My professor Ken Jowitt, a specialist in Eastern Europe during and after the fall of the Soviet Union, told a full auditorium, his political science classroom, that after the fall of the Soviet Union America needed a new enemy, and that it was either going to be Islamic terrorism or communist China. This was less than a year before September 11th. He had argued this since 1990 in a piece included in his book, New World Disorder: The Leninist Extinction, published in Berkeley. This was 10 years before September 11th, and we are still involved in multiple wars in the Middle East 10 years after. You can watch Said speak on YouTube:
What can we do about racism? While few of us may be capable of rearranging the features of global politics, we can each take steps in our own lives to understand, identify and think beyond racist categorizations of human individuals. The interactions we have with others create categories and frames in our heads that mislead us into thinking that certain types of people are smart or unkind and mislead us into treating them as separate types of people.

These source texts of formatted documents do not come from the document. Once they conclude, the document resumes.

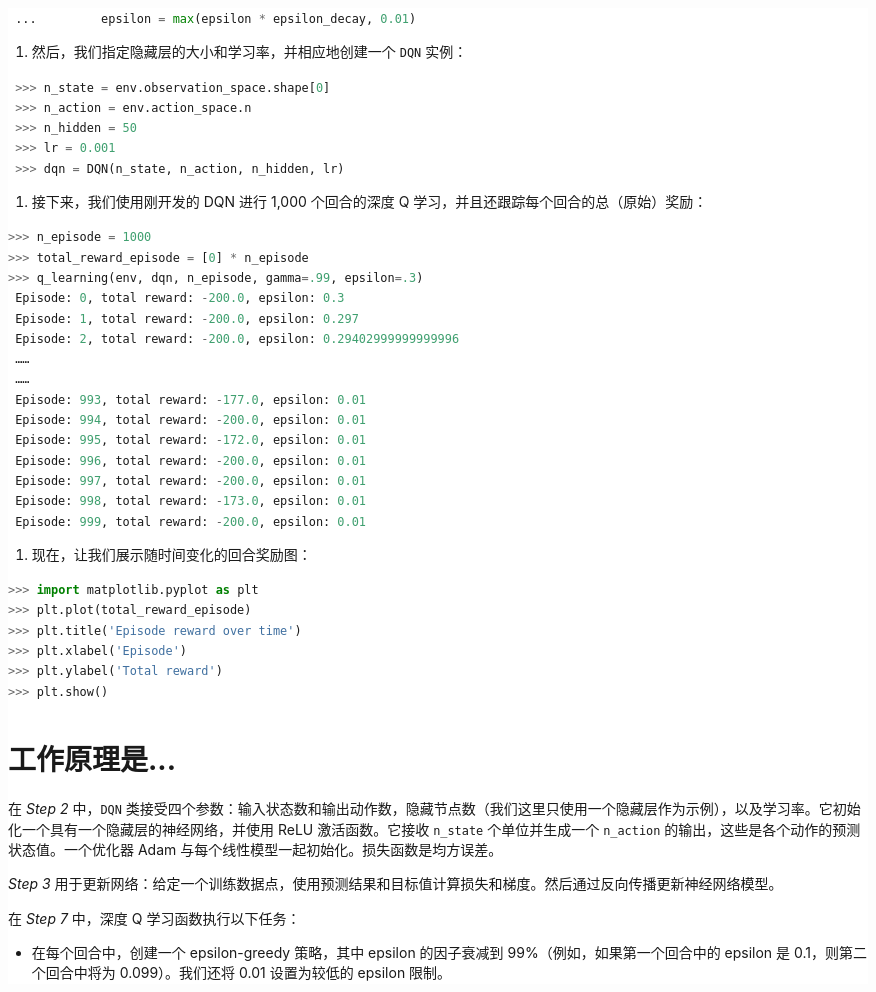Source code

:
 ```py
 ...         epsilon = max(epsilon * epsilon_decay, 0.01)
```

1.  然后，我们指定隐藏层的大小和学习率，并相应地创建一个 `DQN` 实例：

```py
 >>> n_state = env.observation_space.shape[0]
 >>> n_action = env.action_space.n
 >>> n_hidden = 50
 >>> lr = 0.001
 >>> dqn = DQN(n_state, n_action, n_hidden, lr)
```

1.  接下来，我们使用刚开发的 DQN 进行 1,000 个回合的深度 Q 学习，并且还跟踪每个回合的总（原始）奖励：

```py
>>> n_episode = 1000
>>> total_reward_episode = [0] * n_episode
>>> q_learning(env, dqn, n_episode, gamma=.99, epsilon=.3)
 Episode: 0, total reward: -200.0, epsilon: 0.3
 Episode: 1, total reward: -200.0, epsilon: 0.297
 Episode: 2, total reward: -200.0, epsilon: 0.29402999999999996
 ……
 ……
 Episode: 993, total reward: -177.0, epsilon: 0.01
 Episode: 994, total reward: -200.0, epsilon: 0.01
 Episode: 995, total reward: -172.0, epsilon: 0.01
 Episode: 996, total reward: -200.0, epsilon: 0.01
 Episode: 997, total reward: -200.0, epsilon: 0.01
 Episode: 998, total reward: -173.0, epsilon: 0.01
 Episode: 999, total reward: -200.0, epsilon: 0.01
```

1.  现在，让我们展示随时间变化的回合奖励图：

```py
>>> import matplotlib.pyplot as plt
>>> plt.plot(total_reward_episode)
>>> plt.title('Episode reward over time')
>>> plt.xlabel('Episode')
>>> plt.ylabel('Total reward')
>>> plt.show()
```

# 工作原理是...

在 *Step 2* 中，`DQN` 类接受四个参数：输入状态数和输出动作数，隐藏节点数（我们这里只使用一个隐藏层作为示例），以及学习率。它初始化一个具有一个隐藏层的神经网络，并使用 ReLU 激活函数。它接收 `n_state` 个单位并生成一个 `n_action` 的输出，这些是各个动作的预测状态值。一个优化器 Adam 与每个线性模型一起初始化。损失函数是均方误差。

*Step 3* 用于更新网络：给定一个训练数据点，使用预测结果和目标值计算损失和梯度。然后通过反向传播更新神经网络模型。

在 *Step 7* 中，深度 Q 学习函数执行以下任务：

+   在每个回合中，创建一个 epsilon-greedy 策略，其中 epsilon 的因子衰减到 99%（例如，如果第一个回合中的 epsilon 是 0.1，则第二个回合中将为 0.099）。我们还将 0.01 设置为较低的 epsilon 限制。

Neuroscientists have shown that within milliseconds we identify others by ethnicity, gender and age, before we have a chance to think or speak. This can negatively frame our thinking, communication, and interactions. We naturally show frustration and negative emotions when we consider someone a threat, and this reinforces these reactions in ourselves and in others, including children, whether or not we’re aware of it. Psychologists have shown that we are all somewhat racist, the privileged and disadvantaged, some of us more so, and some less so. We are all imprinted with negative attitudes towards others who share our common culture, even if we actively ignore it in ourselves or live where racism is far more covert than overt, more thought to oneself than spoken out loud.

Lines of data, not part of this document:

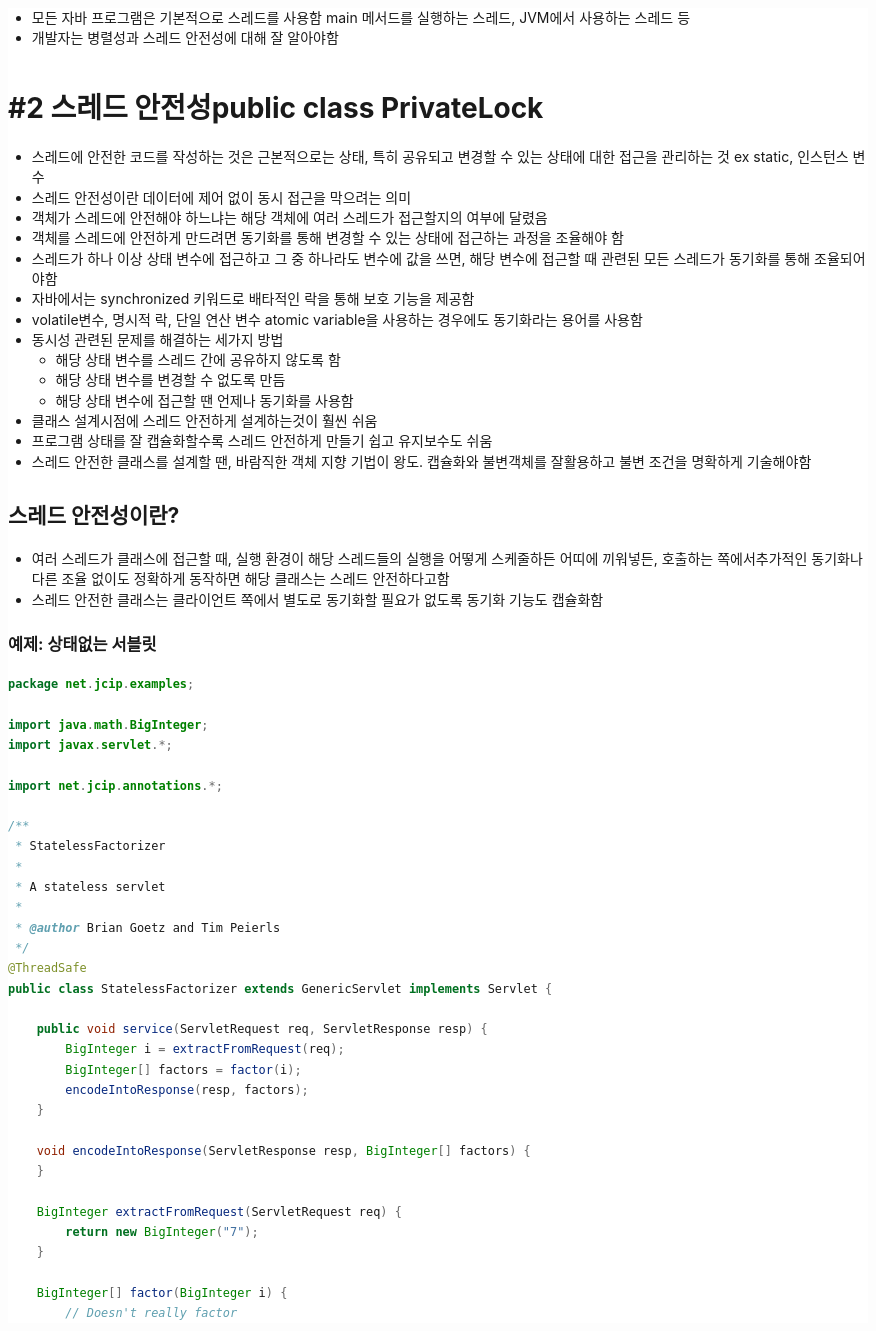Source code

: - 모든 자바 프로그램은 기본적으로 스레드를 사용함 main 메서드를 실행하는 스레드, JVM에서 사용하는 스레드 등
- 개발자는 병렬성과 스레드 안전성에 대해 잘 알아야함



# #2 스레드 안전성public class PrivateLock

- 스레드에 안전한 코드를 작성하는 것은 근본적으로는 상태, 특히 공유되고 변경할 수 있는 상태에 대한 접근을 관리하는 것 ex static,  인스턴스 변수
- 스레드 안전성이란 데이터에 제어 없이 동시 접근을 막으려는 의미
- 객체가 스레드에 안전해야 하느냐는 해당 객체에 여러 스레드가 접근할지의 여부에 달렸음
- 객체를 스레드에 안전하게 만드려면 동기화를 통해 변경할 수 있는 상태에 접근하는 과정을 조율해야 함
- 스레드가 하나 이상 상태 변수에 접근하고 그 중 하나라도 변수에 값을 쓰면, 해당 변수에 접근할 때 관련된 모든 스레드가 동기화를 통해 조율되어야함
- 자바에서는 synchronized 키워드로 배타적인 락을 통해 보호 기능을 제공함
- volatile변수, 명시적 락, 단일 연산 변수 atomic variable을 사용하는 경우에도 동기화라는 용어를 사용함
- 동시성 관련된 문제를 해결하는 세가지 방법
  - 해당 상태 변수를 스레드 간에 공유하지 않도록 함
  - 해당 상태 변수를 변경할 수 없도록 만듬
  - 해당 상태 변수에 접근할 땐 언제나 동기화를 사용함
- 클래스 설계시점에 스레드 안전하게 설계하는것이 훨씬 쉬움
- 프로그램 상태를 잘 캡슐화할수록 스레드 안전하게 만들기 쉽고 유지보수도 쉬움
- 스레드 안전한 클래스를 설계할 땐, 바람직한 객체 지향 기법이 왕도. 캡슐화와 불변객체를 잘활용하고 불변 조건을 명확하게 기술해야함

## 스레드 안전성이란?

- 여러 스레드가 클래스에 접근할 때, 실행 환경이 해당 스레드들의 실행을 어떻게 스케줄하든 어띠에 끼워넣든, 호출하는 쪽에서추가적인 동기화나 다른 조율 없이도 정확하게 동작하면 해당 클래스는 스레드 안전하다고함
- 스레드 안전한 클래스는 클라이언트 쪽에서 별도로 동기화할 필요가 없도록 동기화 기능도 캡슐화함



### 예제: 상태없는 서블릿

```java
package net.jcip.examples;

import java.math.BigInteger;
import javax.servlet.*;

import net.jcip.annotations.*;

/**
 * StatelessFactorizer
 *
 * A stateless servlet
 * 
 * @author Brian Goetz and Tim Peierls
 */
@ThreadSafe
public class StatelessFactorizer extends GenericServlet implements Servlet {

    public void service(ServletRequest req, ServletResponse resp) {
        BigInteger i = extractFromRequest(req);
        BigInteger[] factors = factor(i);
        encodeIntoResponse(resp, factors);
    }

    void encodeIntoResponse(ServletResponse resp, BigInteger[] factors) {
    }

    BigInteger extractFromRequest(ServletRequest req) {
        return new BigInteger("7");
    }

    BigInteger[] factor(BigInteger i) {
        // Doesn't really factor
```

In our diverse society, it is mentally and physically healthier to talk about our problems rather than ignore them and to discourage the idea that we are on opposing teams. When we focus on not making mistakes, this has a negative impact on our thinking and the perceptions of others, but when we focus on having a positive and open interaction, this is good for thinking and communication. Positivity helps us see each other as individuals and not as categories. Understanding that our thinking and personalities are not fixed, but can be enriched and developed, helps us to identify with each other and thrive.

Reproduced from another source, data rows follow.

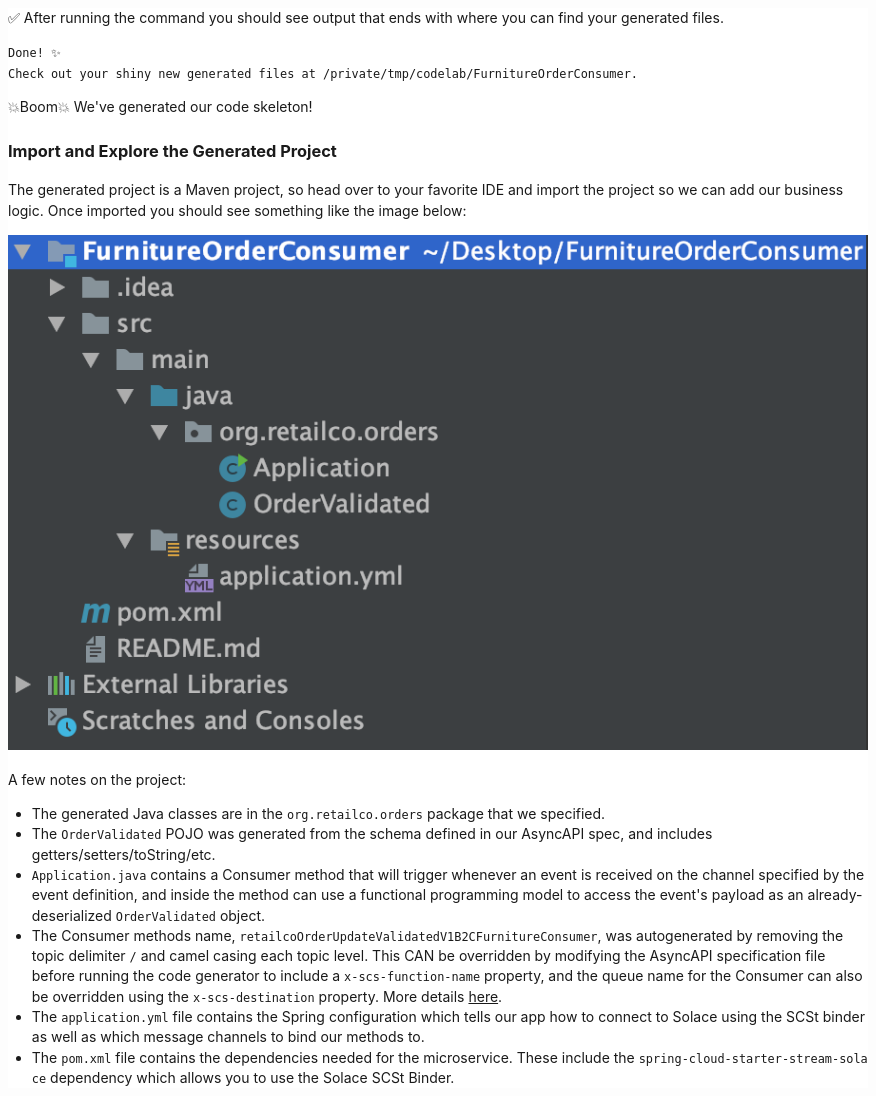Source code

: ✅ After running the command you should see output that ends with where you can find your generated files.

```
Done! ✨
Check out your shiny new generated files at /private/tmp/codelab/FurnitureOrderConsumer.
```

💥Boom💥 We've generated our code skeleton!

### Import and Explore the Generated Project

The generated project is a Maven project, so head over to your favorite IDE and import the project so we can add our business logic. Once imported you should see something like the image below:

![IDE Import](img/ide_import.png)

A few notes on the project:

- The generated Java classes are in the `org.retailco.orders` package that we specified.
- The `OrderValidated` POJO was generated from the schema defined in our AsyncAPI spec, and includes getters/setters/toString/etc.
- `Application.java` contains a Consumer method that will trigger whenever an event is received on the channel specified by the event definition, and inside the method can use a functional programming model to access the event's payload as an already-deserialized `OrderValidated` object.
- The Consumer methods name, `retailcoOrderUpdateValidatedV1B2CFurnitureConsumer`, was autogenerated by removing the topic delimiter `/` and camel casing each topic level. This CAN be overridden by modifying the AsyncAPI specification file before running the code generator to include a `x-scs-function-name` property, and the queue name for the Consumer can also be overridden using the `x-scs-destination` property. More details [here](https://github.com/asyncapi/java-spring-cloud-stream-template#configuration-options).
- The `application.yml` file contains the Spring configuration which tells our app how to connect to Solace using the SCSt binder as well as which message channels to bind our methods to.
- The `pom.xml` file contains the dependencies needed for the microservice. These include the `spring-cloud-starter-stream-solace` dependency which allows you to use the Solace SCSt Binder.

Confucius said that if you put yourself with any two people at random, you can take their strengths as a model to follow and their faults as a warning. This is wise advice, as we all share similar strengths and faults. Intelligence and compassion are human virtues. Ignorance and brutality are human problems. We can see these are valued and useful yet difficult to develop in all human cultures, ancient and modern. Just as genetics shows we are actually one race with a variety of interrelated ethnicities, we share one culture with many cross-pollinating branches of subculture. We can draw on excellent and terrible examples from all of humanity to become better people. While this may seem obvious, it is easily forgotten.